By comparing GEP meta-analysis of normal and MM plasma cells (PCs), we observed an enrichment in DNA NER genes in poor prognosis MM. Trabectedin triggered apoptosis in primary MM cells and MM cell lines in both 2D and 3D in vitro assays. Moreover, trabectedin induced DDR activation, cellular stress with ROS production, and cell cycle arrest. Additionally, a significant reduction of MCP1 cytokine and VEGF-A in U266-monocytes co-cultures was observed, confirming the impairment of MM-promoting milieu. Drug-induced cell stress in MM cells led to upregulation of NK activating receptors ligands (i.e., NKG2D), which translated into increased NK activation and degranulation. Mechanistically, this effect was linked to trabectedin-induced inhibition of NKG2D-ligands negative regulators IRF4 and IKZF1, as well as to miR-17 family downregulation in MM cells.

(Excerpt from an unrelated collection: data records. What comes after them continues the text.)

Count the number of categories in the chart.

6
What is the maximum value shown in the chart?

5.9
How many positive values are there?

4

Taken together, our findings indicate a pleiotropic activity of NER-targeting agent trabectedin, which appears a promising candidate for novel anti-MM therapeutic strategies.

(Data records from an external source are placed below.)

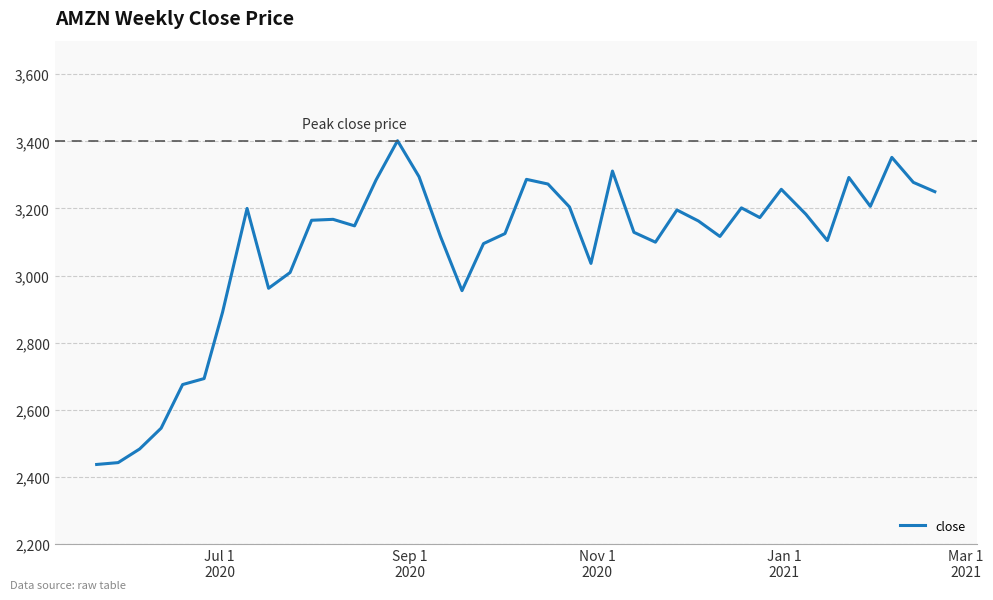

What is the maximum value shown in the chart?

3401.8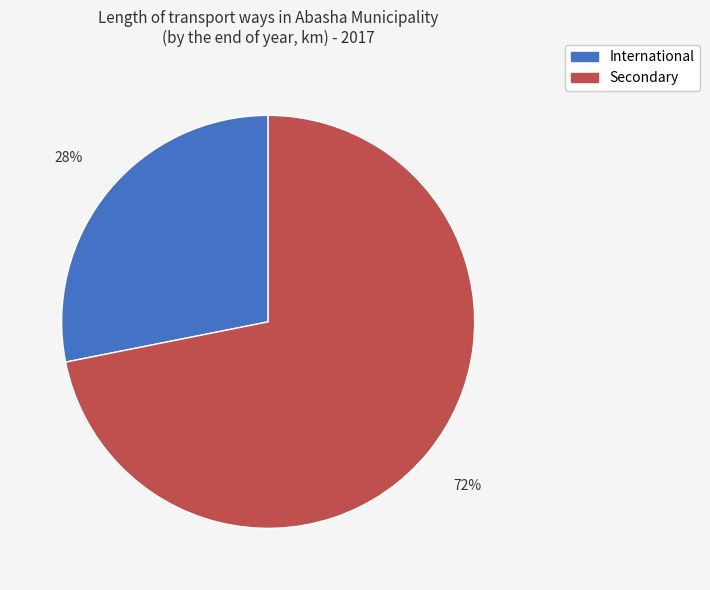

What is the majority slice?

Secondary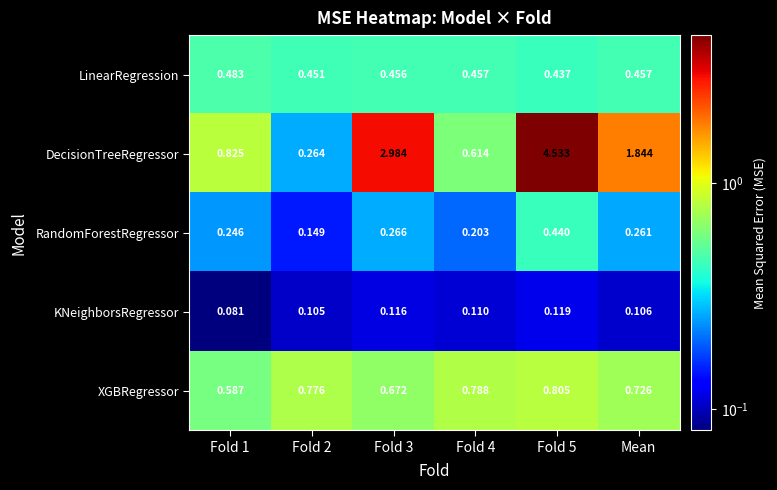

Rank the series at Fold 2 from lowest to highest value.

KNeighborsRegressor, RandomForestRegressor, DecisionTreeRegressor, LinearRegression, XGBRegressor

基因组不稳定性是多发性骨髓瘤(MM)的一个特征,而 DNA 损伤反应(DDR)的损伤在疾病发病机制中具有既定作用。事实上,DNA 修复途径的失调可能导致基因组不稳定性,导致对遗传毒性药物的耐药性的建立,并逃避免疫监视。基于这些基础,我们评估了不同 DDR 途径在 MM 中的作用,并首次研究了核苷酸切除修复(NER)依赖性药物 trabectedin 的直接和免疫介导的抗 MM 活性。
使用 HTA2.0 Affymetrix 阵列进行基因表达谱(GEP)分析。通过流式细胞术在 2D 和 3D Matrigel 球体模型中评估细胞凋亡、细胞周期以及细胞因子产生和释放的变化,用 trabectedin 处理 MM 细胞系和患者来源的原发性 MM 细胞,使其暴露于递增的纳摩尔浓度下。通过 Western blot、免疫荧光和 DNA 片段化测定评估 DNA 损伤反应。通过 CD107a 脱颗粒评估 trabectedin 诱导的 NK 激活。通过 RT-PCR 进行 miRNA 定量。
通过比较正常和 MM 浆细胞(PC)的 GEP 荟萃分析,我们观察到 DNA NER 基因在预后不良的 MM 中富集。在 2D 和 3D 体外试验中,trabectedin 均能诱导原发性 MM 细胞和 MM 细胞系的凋亡。此外,trabectedin 还诱导 DDR 激活、细胞应激导致 ROS 产生和细胞周期停滞。此外,在 U266-单核细胞共培养物中观察到 MCP1 细胞因子和 VEGF-A 的显著减少,证实了 MM 促进环境的受损。在 MM 细胞中,药物诱导的细胞应激导致 NK 激活受体配体(即 NKG2D)的上调,这转化为 NK 的激活和脱颗粒增加。从机制上讲,这种效应与 trabectedin 诱导的 NKG2D 配体负调节剂 IRF4 和 IKZF1 的抑制以及 MM 细胞中 miR-17 家族的下调有关。
总之,我们的研究结果表明,靶向 NER 的药物 trabectedin 具有多种活性,是一种很有前途的新型抗 MM 治疗策略的候选药物。